*所给文本:*
◆ ◆ ◆ ◆ ◆ ◆ ◆

二十世纪末随着西部大开发的提出,水资源成了制约大开发的瓶颈,黄委已开始着手调查研究西北内陆河的水资源。至二十一世纪初中央编编制委员会下发文件,明确黄委管理范围扩展到整个西北内陆河流域,包含河西走廊的黑河、石羊河和疏勒河和新疆地区的塔里木河以及青海湖水系等,从此黄委重大重大问题课题组加强了这方面的研究,研究成果也不断涌现,目前水利部正在组织编纂中国河湖大典、黄委正在编写西北内陆河志,研究维持黄河与西北内陆河的健康生命,在编纂中引用历史资料时发现古人对黄河源头,有两种不同的说法,有些年轻作者,一时受到困惑,为此,本文作些探索,以理清古人思惟的变化,回顾历史,无疑当有益于今后,顺便求正于同仁。

二、流传千年的河出昆仑之说

古人留下记载河流水系最早的是西汉人桑钦著的《水经》,最详细的注是北魏人郦道元作的《水经注》,郦氏在给《水经》作注时,多数进行实地考察,西域当时是口厌哒属国,在北魏领域之外,他不可能进行实地考察,但他仍然“详考群书”,参考最古老的书是《山海经》,这是中国最早的地理书,成书于战国时期,《山海经》中《五藏山经》是《山海经》中成书最早的部分,记载了100多条河流的名称。最早提到河出昆仑,并记载了许多神话故事。郦道元在《水经注》《河水》卷1卷2中,记载黄河发源于昆仑后接着写到塔里木河,古人称为回疆河流,南流与北流汇合,东注于蒲昌海(今罗布泊),海水潜行地下,南出于积石为中国河。这就是所谓的“重源说”,为什么古人会认为昆仑山是黄河的源头呢?《水经注》卷1《河水》、《经》文“昆仑墟在西北,去嵩高五万里,地之中也。”注文:“《禹本纪》与此同。高诱称,河出昆山,伏流地中万三千里,禹导而通之,出积石山。”《经》“其高万一千里”注文“《山海经》称方八百里,高万仞。《淮南子》称高万一千里百一十四步三尺六寸。”这就是说昆仑的高,比今河源要高得多。实测今河源在今青海玛多县多石峡以上地区海拔在4200米以上,巴颜海喀拉山峰高5226米,昆仑山峰高8611米,这是第一;第二是因为蒲昌海之广,长宽三四百里,冬夏不减,飞乌坠于渊波。见卷2《河水》、《经》“其一源出于阗国南山,北流与葱岭河合,东注蒲昌海”。注文:“《山海经》曰:不周之山,北望诸毗之山,临彼岳崇之山,东望氵幼泽,河水之所潜也,其源浑浑泡泡者也。东至去玉门阳关一千三百里,广袤轮三四百里。其水澄氵亭,冬夏不减,其中洄湍电转,为隐沦之脉,当流之上,飞禽奋翮於霄中者,无不坠於渊波矣。即河水之所潜,而出于积石也。”(1)这么多的水到那里去了呢?古人认为是潜入地下,出于积石的地方流入黄河的。不但是蒲昌海潜入,同时认为弱水流入的居延海,青海湖的水系的水也都是潜入黄河的。见卷2《河水》经文“又东入塞,过敦煌、酒泉、张掖郡南” 注文:“河自蒲昌,有隐沦之证,并间关入塞之始……河水重源,又发于西塞之外,出於积石之山。《山海经》曰:积石之山,其下有石门,河水冒以西南流。”即今河西走廊河湖,也是黄河的上游,又是“重源说”。

◆ ◆ ◆ ◆ ◆ ◆ ◆

*所附各行:*
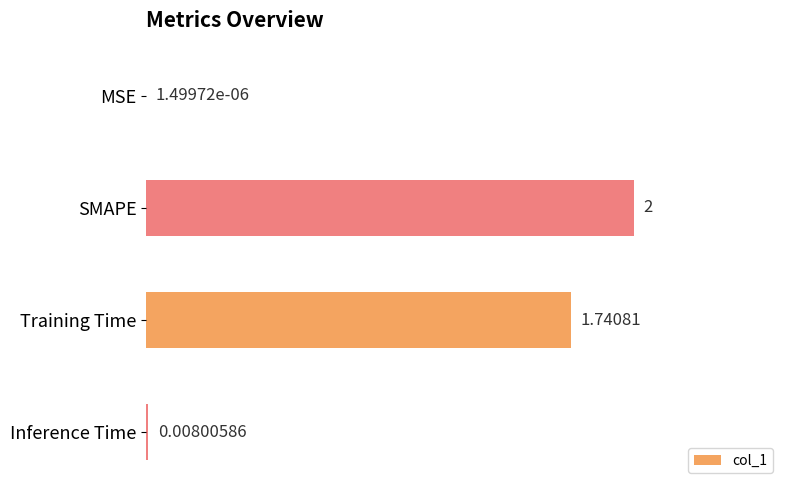

Are the bars horizontal?

Yes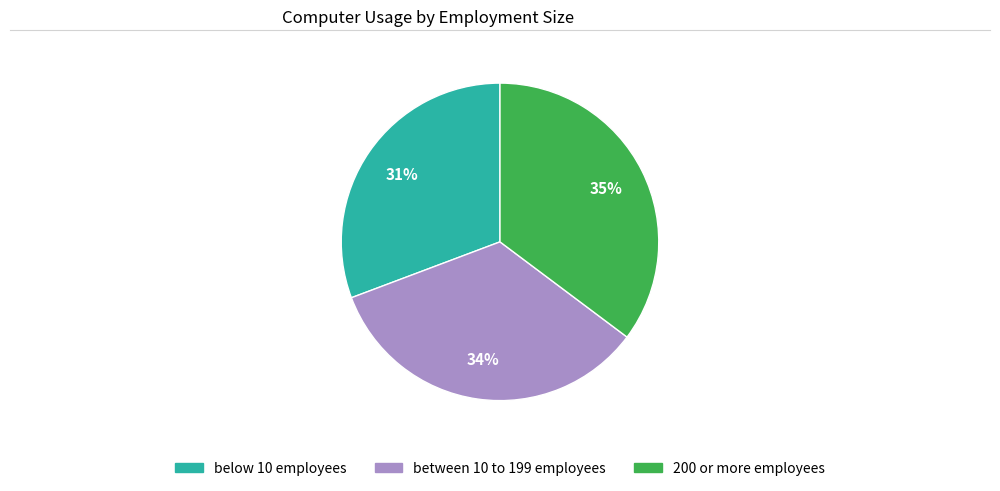

To the nearest percent, what is the average slice percentage?

33%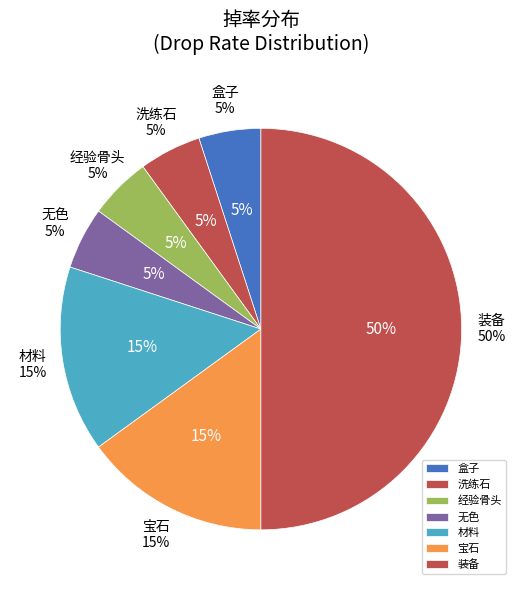

Is there a majority slice in this chart?

No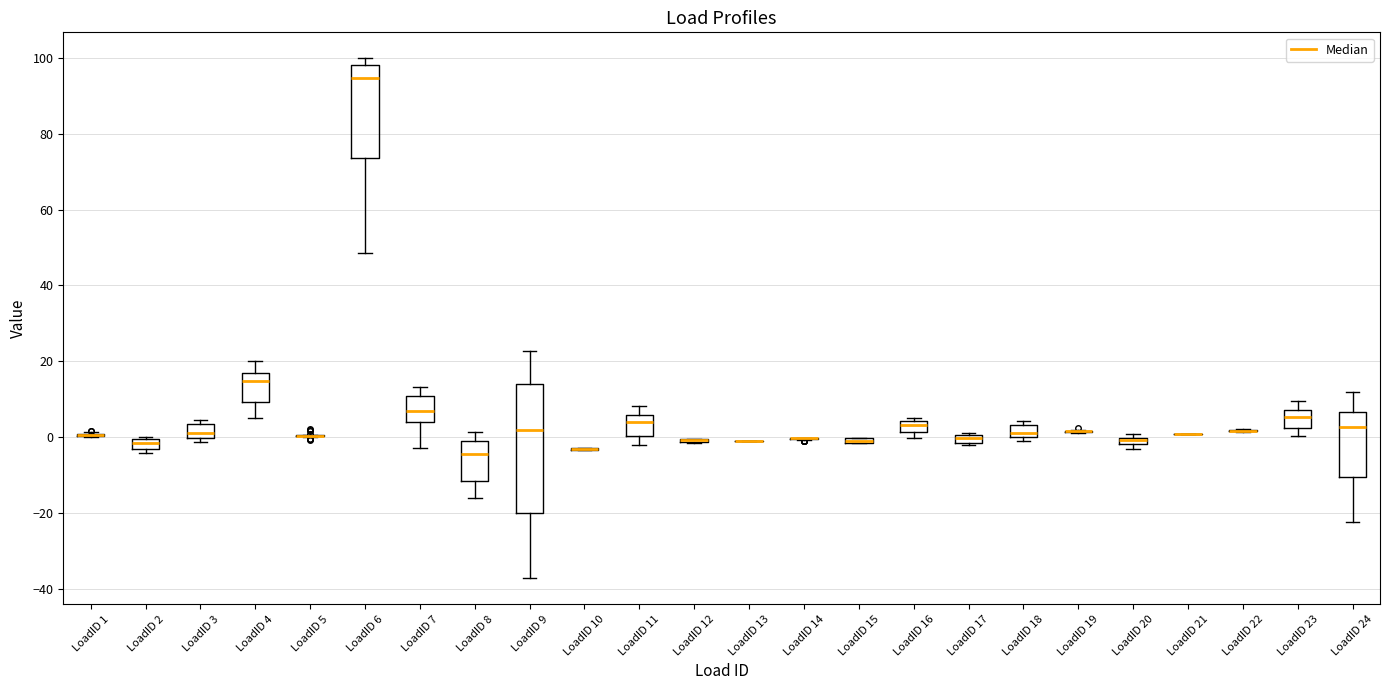

Where does the median line of the box for LoadID 2 sit on the y-axis? The values are not printed on the chart, so give them approximately, as read against the axis.

-2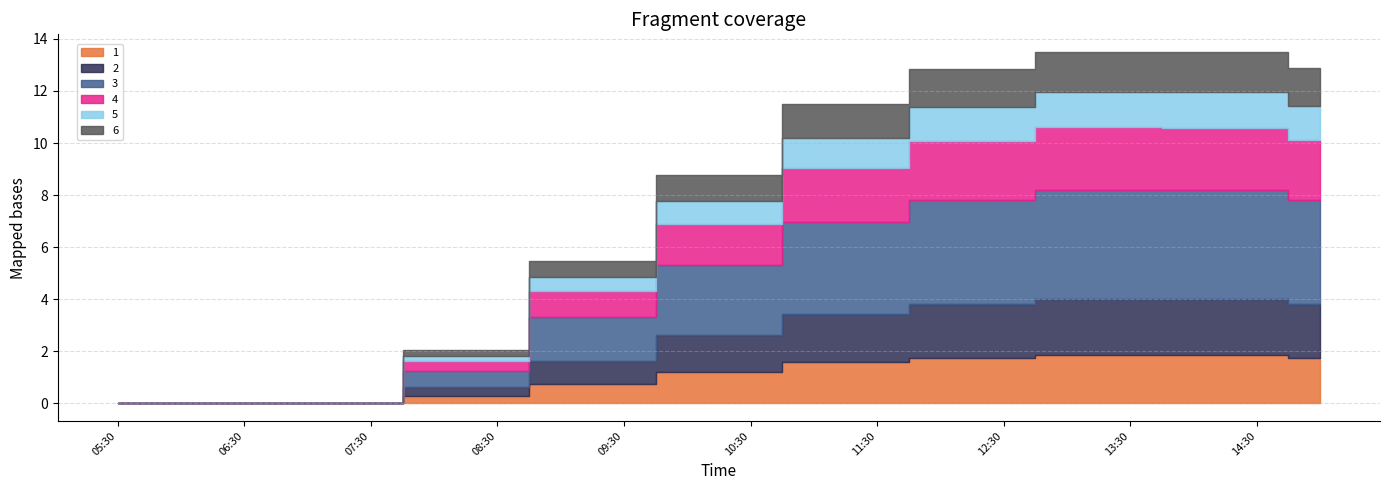

How many lines are shown in the chart?

6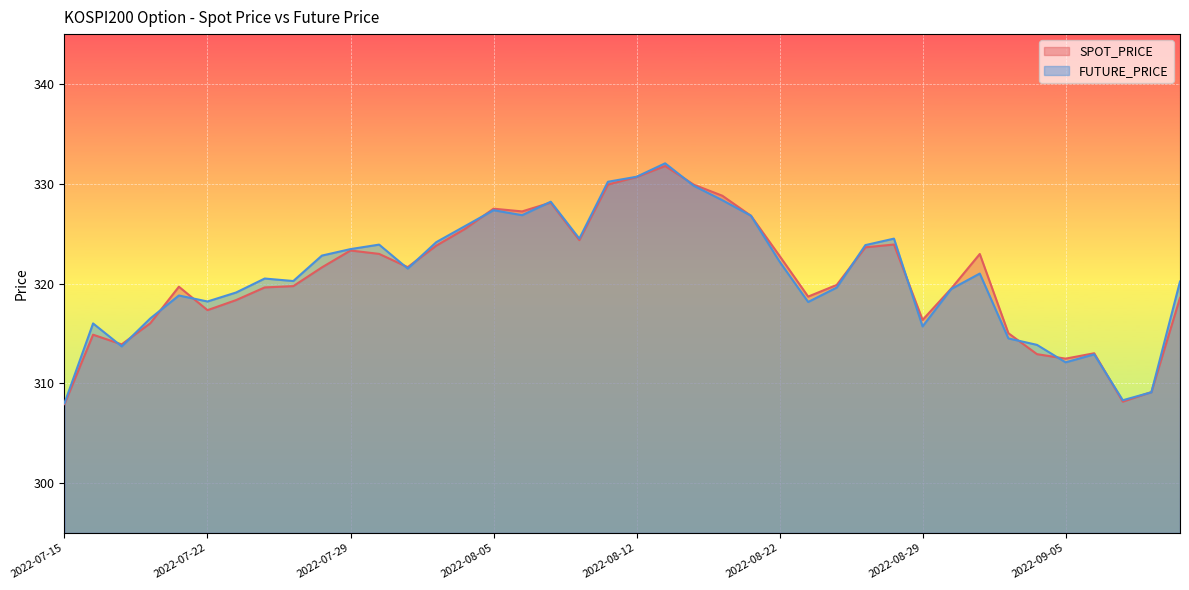

Which category has the lowest value across all series?

2022-07-15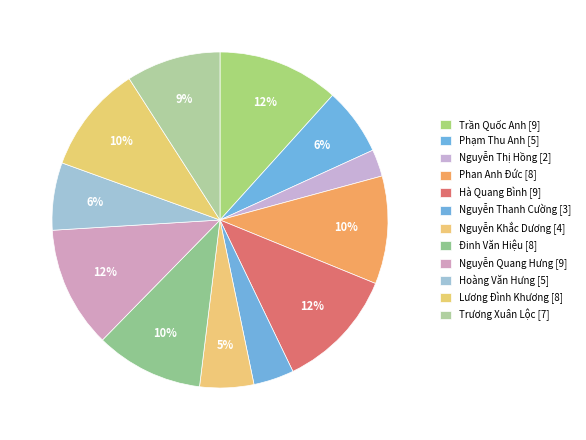

Do Lương Đình Khương and Phan Anh Đức together represent more than half of the pie?

No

◆ ◆ ◆ ◆ ◆ ◆ ◆

*练习任务:*
**A.** 所给文本称哪一部书是中国最早的地理书？
**B.** 请从所给文本中原样摘录自“二十世纪末随着西部大开发的提”至“有益于今后,顺便求正于同仁。”的一段。
所附各行与所给文本并无关联。

*参考答案:*
**A.** 《山海经》。

**B.**
二十世纪末随着西部大开发的提出,水资源成了制约大开发的瓶颈,黄委已开始着手调查研究西北内陆河的水资源。至二十一世纪初中央编编制委员会下发文件,明确黄委管理范围扩展到整个西北内陆河流域,包含河西走廊的黑河、石羊河和疏勒河和新疆地区的塔里木河以及青海湖水系等,从此黄委重大重大问题课题组加强了这方面的研究,研究成果也不断涌现,目前水利部正在组织编纂中国河湖大典、黄委正在编写西北内陆河志,研究维持黄河与西北内陆河的健康生命,在编纂中引用历史资料时发现古人对黄河源头,有两种不同的说法,有些年轻作者,一时受到困惑,为此,本文作些探索,以理清古人思惟的变化,回顾历史,无疑当有益于今后,顺便求正于同仁。